Entre os 100 parlamentares que comandam o processo decisório no Congresso, 62 são deputados e 38 são senadores, o que representa apenas 16% das duas Casas, com 594 membros. De Mato Grosso do Sul, além de Moka, aparece o senador Delcídio do Amaral (PT).
Moka, que está cumprindo o primeiro mandato de senador, foi incluído na relação pela capacidade como “articulador”. Não é a primeira vez que o senador peemedebista aparece em destaque em levantamentos sobre a atuação de senadores e deputados federais nos meios políticos de Brasília, com repercussão nacional.
Em 2011, Moka foi eleito o terceiro melhor senador do país por um levantamento do Necon (Núcleo de Estudos sobre o Congresso), organismo do Iep (Instituto de Estudos Sociais e Políticos) da UERJ (Universidade do Estado do Rio de Janeiro), divulgado todo ano pela revista Veja. Em 2014, nesse mesmo estudo, Moka foi o oitavo melhor.
No levantamento da UERJ, são levadas em conta propostas de ajuste na legislação capazes de contribuir para um país mais moderno e competitivo. O Necon desenvolveu uma metodologia que observa todas as etapas de uma proposição, de sua origem à votação final, com peso específico em cada uma das fases.
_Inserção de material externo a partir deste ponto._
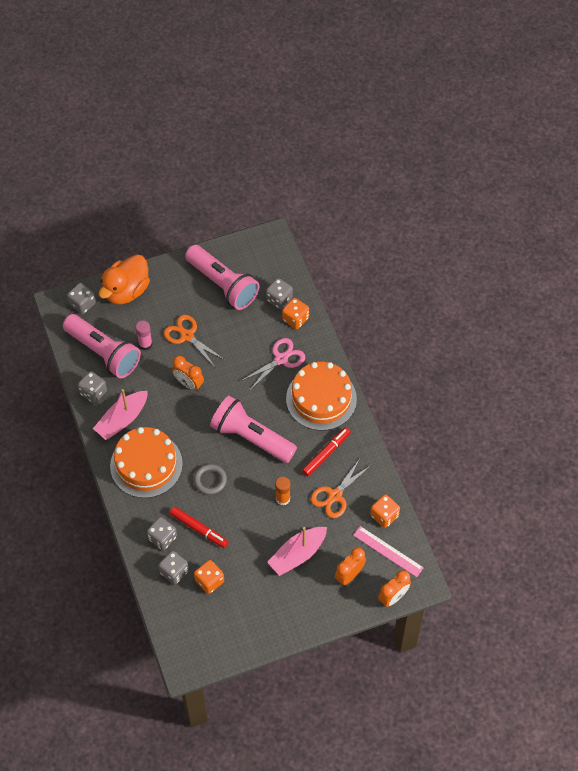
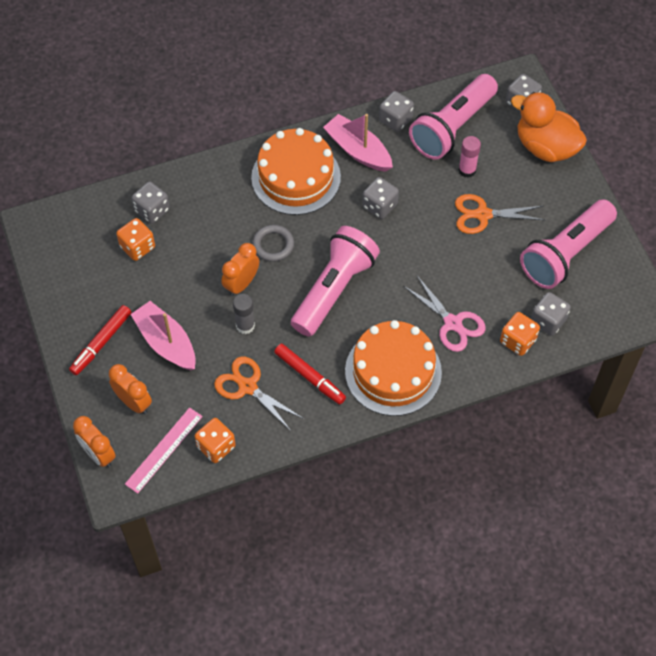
camera: 90 degrees right, 0 degrees up
(162, 538) = (197, 197): grey dice -> grey dice (379, 206)
(187, 336) = (482, 215): orange scissors -> orange scissors turned 135 degrees counterclockwise
(188, 383) = (411, 218): orange clock -> orange clock (241, 284)
(199, 529) = (207, 234): red marker -> red marker (101, 343)
(283, 498) = (245, 326): orange glue stick -> grey glue stick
“É muito importante estar nessa lista do Diap, na companhia de parlamentares de grande prestígio. Isso só aumenta minha responsabilidade para manter a linha que tenho adotado, de buscar sempre o diálogo, do entendimento por meio da palavra”, afirma Moka.
De acordo com o Diap, os “Cabeças” são aqueles parlamentares que conseguem se diferenciar dos demais pelo exercício de todas ou de algumas das qualidades e habilidades, como a capacidade de conduzir debates, negociações, votações, articulações e formulações de leis.